MONACO (AP) The IAAF canceled its annual awards gala Friday amid the corruption allegations rocking track and field's governing body.
The IAAF ethics commission also confirmed that the son of former IAAF President Lamine Diack was among four people facing sanctions in connection with helping a Russian marathon runner avoid a doping ban before the 2012 London Olympics.
The glitzy World Athletics Gala, which honors the world's top male and female athletes of the year, had been scheduled to be held in Monaco on Nov. 28.
''Given the cloud that hangs over our association, this is clearly not the time for the global athletics family to be gathering in celebration of our sport,'' IAAF President Sebastian Coe said.
The decision comes after Coe's predecessor, Diack, was placed under criminal investigation in France this week on charges of corruption and money laundering. He is suspected of taking more than 1 million euros ($1.1 million) to cover up positive doping tests.
Diack's legal adviser at the IAAF, Habib Cisse, and Gabriel Dolle, a doctor who managed the IAAF's anti-doping program at the IAAF, were also detained and charged with corruption.
Coe said the annual honors will still be awarded and will be announced on the Internet and social media.
''The IAAF will seek a suitable occasion in the future for the presentation of these awards to be made to the winners,'' he said in a statement.
Among the athletes in contention for this year's awards were sprinters Usain Bolt and Dafne Schippers.
The World Anti-Doping Agency is scheduled to announce the findings Monday of its investigation into allegations of widespread doping in Russian track and field.
The IAAF ethics commission said Friday that Diack's son, Papa Massata Diack, and three others were under investigation in connection with the case of Russian marathoner Liliya Shobukhova.
Also under investigation are Dolle; former Russian athletics federation head Valentin Balakhnichev; and Alexei Melnikov, former head coach of Russia's race-walking and long-distance running programs.
Last December, German broadcaster ARD alleged that Shobukhova paid 450,000 euros ($520,000) to Russian officials, who threatened her with a doping ban before the London Games.
The program alleged that when Shobukhova was initially banned for two years in 2014, her husband received a 300,000 euro ($345,000) refund payment linked to Balakhnichev.
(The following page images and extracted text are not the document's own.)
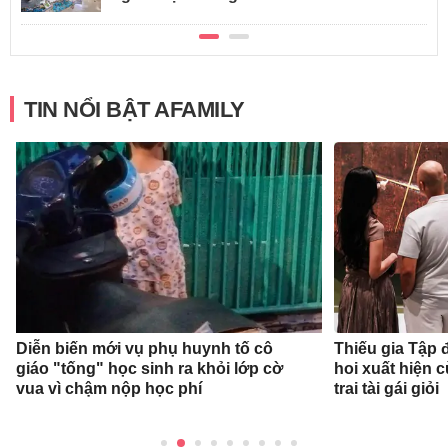
TIN NỔI BẬT AFAMILY
Diễn biến mới vụ phụ huynh tố cô
Thiếu gia Tập
giáo "tống" học sinh ra khỏi lớp cờ
hoi xuất hiện 
vua vì chậm nộp học phí
trai tài gái giỏi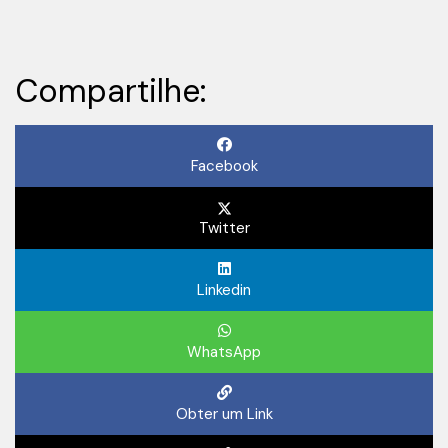
Compartilhe:
Facebook
Twitter
Linkedin
WhatsApp
Obter um Link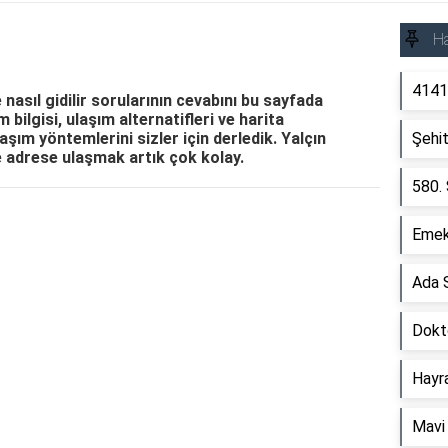
Ha
4141
 nasıl gidilir sorularının cevabını bu sayfada
 bilgisi, ulaşım alternatifleri ve harita
aşım yöntemlerini sizler için derledik. Yalçın
Şehi
e adrese ulaşmak artık çok kolay.
580.
Reklam Alanı
Emek
Ada 
Dokt
Hayr
Mavi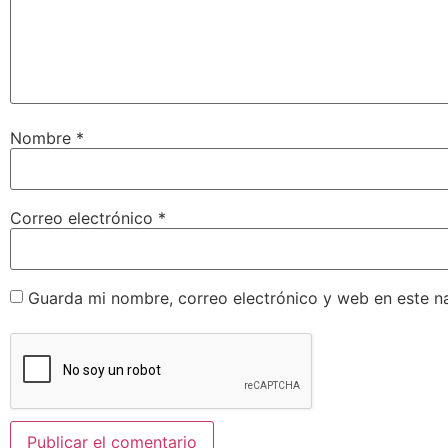
Nombre
*
Correo electrónico
*
Guarda mi nombre, correo electrónico y web en este n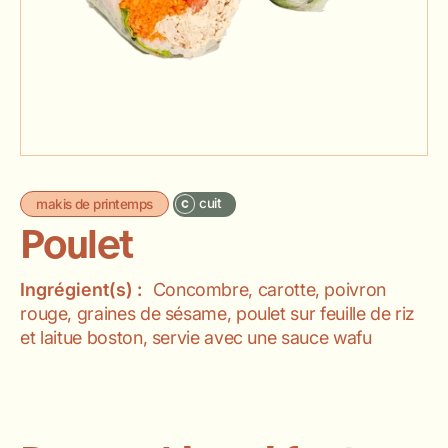
cuit
makis de printemps
Poulet
Ingrégient(s) :
Concombre, carotte, poivron
rouge, graines de sésame, poulet sur feuille de riz
et laitue boston, servie avec une sauce wafu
Then treasurer at the IAAF, he stepped down within days of the program being broadcast.
The ethics commission said a hearing on the case would be held in London from Dec. 16-18.
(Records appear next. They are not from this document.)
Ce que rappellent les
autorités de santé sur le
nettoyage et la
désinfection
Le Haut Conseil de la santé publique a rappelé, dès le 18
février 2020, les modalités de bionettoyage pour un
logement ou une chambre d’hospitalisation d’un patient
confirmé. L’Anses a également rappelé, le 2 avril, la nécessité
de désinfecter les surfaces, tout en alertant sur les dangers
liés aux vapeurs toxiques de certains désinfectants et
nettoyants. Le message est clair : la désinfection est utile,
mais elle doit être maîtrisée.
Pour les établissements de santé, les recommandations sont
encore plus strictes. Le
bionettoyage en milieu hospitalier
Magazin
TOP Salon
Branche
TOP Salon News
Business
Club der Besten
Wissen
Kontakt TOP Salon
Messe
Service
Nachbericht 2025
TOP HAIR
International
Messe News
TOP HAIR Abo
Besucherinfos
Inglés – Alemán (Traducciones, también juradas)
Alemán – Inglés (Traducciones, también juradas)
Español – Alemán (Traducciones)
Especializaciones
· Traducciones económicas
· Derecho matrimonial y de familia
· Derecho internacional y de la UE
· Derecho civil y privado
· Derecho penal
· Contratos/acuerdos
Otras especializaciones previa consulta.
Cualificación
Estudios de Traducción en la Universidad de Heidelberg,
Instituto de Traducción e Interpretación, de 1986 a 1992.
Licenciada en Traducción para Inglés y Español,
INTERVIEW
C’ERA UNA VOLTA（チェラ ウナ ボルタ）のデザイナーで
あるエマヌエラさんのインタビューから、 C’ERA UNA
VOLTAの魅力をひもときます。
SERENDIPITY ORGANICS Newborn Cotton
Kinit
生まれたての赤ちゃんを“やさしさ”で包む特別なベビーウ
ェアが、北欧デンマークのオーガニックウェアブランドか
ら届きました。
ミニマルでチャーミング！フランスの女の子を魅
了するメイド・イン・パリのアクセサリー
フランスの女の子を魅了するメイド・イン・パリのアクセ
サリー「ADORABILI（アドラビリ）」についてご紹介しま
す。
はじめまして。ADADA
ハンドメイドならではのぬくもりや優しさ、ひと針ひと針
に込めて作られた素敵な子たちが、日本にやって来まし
The panel said an investigation was also ongoing ''in respect of an additional person,'' who was not identified. The commission said it would ''pay close regard'' to any new information on the case from WADA or any other source.
The IAAF said Coe has been working on a proposal to set up an independent body to run the federation's anti-doping and ''integrity'' programs. It said an international firm of accountants was hired to review the IAAF's operational and financial controls.
The proposals will be presented for approval at the IAAF council meeting in Monaco from Nov. 26-27.